Selective execution is very useful for larger codebases, where you are usually changing only small parts of it, and thus only want to run the tests related to your changes. This keeps CI times fast and prevents unrelated breakages from affecting your CI runs.

selective.run relies on an out/mill-selective-execution.json file generated by seletive.prepare in order to work, and will report an error if that file is missing. You can also zero out that file to explicitly tell selective.run to run all given tasks non-selectively, which is convenient if you want to conditionally disable selective execution (e.g. perhaps you want to perform selective execution on pre-merge on pull requests but not post-merge on the main branch)

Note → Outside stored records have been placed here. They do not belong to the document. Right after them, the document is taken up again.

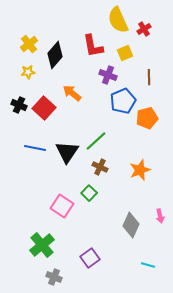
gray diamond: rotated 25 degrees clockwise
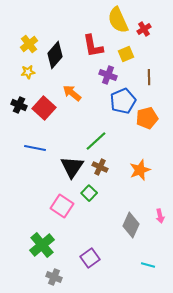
yellow square: moved 1 px right, 1 px down
black triangle: moved 5 px right, 15 px down
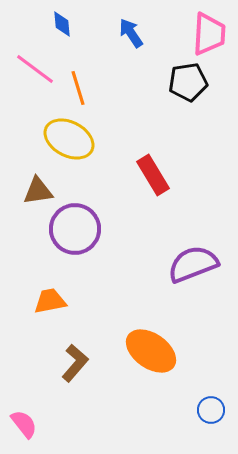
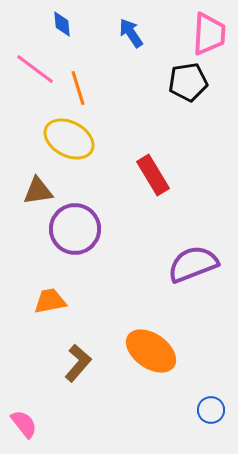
brown L-shape: moved 3 px right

Reproducibility and Determinism

Selective execution relies on the inputs to your project being deterministic and reproducible, except for the code changes between the two versions, so that Mill can compare the state of the build inputs before and after and only run tasks downstream of those that changed. This is usually the case, but there are some subtleties to be aware of:

  • Dynamic Task.Input to capture Git metadata must be disabled, e.g. using mill-vcs-version. The easiest way to do this is to guard such dynamic inputs on an environment variable, such that in most scenarios it returns a constant "SNAPSHOT" string, and only when necessary do you pass in the environment variable to compute a real version (e.g. during publishing)

def myProjectVersion: T[String] = Task.Input {
  if (Task.env.contains("MY_PROJECT_STABLE_VERSION")) VcsVersion.calcVcsState(Task.log).format()
  else "SNAPSHOT"
}
  • The filesystem layout and position of the before/after codebases must be exactly the same. This is not an issue when running selective.prepare/selective.run on the same folder on one machine, but if the two calls are run on separate machines you need to make sure the directory path is the same.

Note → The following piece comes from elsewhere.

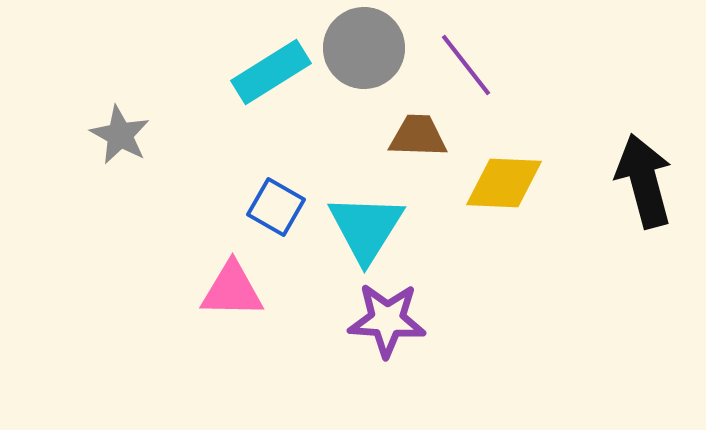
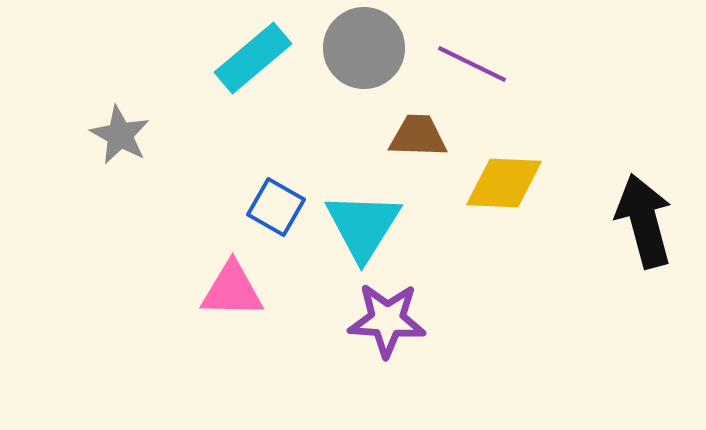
purple line: moved 6 px right, 1 px up; rotated 26 degrees counterclockwise
cyan rectangle: moved 18 px left, 14 px up; rotated 8 degrees counterclockwise
black arrow: moved 40 px down
cyan triangle: moved 3 px left, 2 px up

  • You must use the same Operating System amd Filesystem, as differences there will cause the filesystem signatures to change and thus spuriously trigger downstream tasks. e.g. you cannot run selective.prepare on a Windows machine and selective.run on Linux

  • Filesystem permissions must be preserved before/after. e.g. running selective,run} on different Github Actions machines sharing artifacts can cause issues as upload-artifact/download-artifact does not preserve filesystem permissions. If this is an issue, you can run chmod -R . 777 before each of selective.{prepare,run} to ensure they have the exact same filesystem permissions.

Debugging Selective Execution

  • Use selective.resolve before selective.run: this will print out what it was going to run, and can give you a chance to eyeball if the list of targets to run makes sense or not

  • Look at out/mill-invalidation-tree.json, whether on disk locally or printing it out (e.g via cat) on your CI machines to diagnose issues there. This would give you a richer view of what source tasks or inputs are the ones actually triggered the invalidation, and what tasks were just invalidated due to being downstream of them.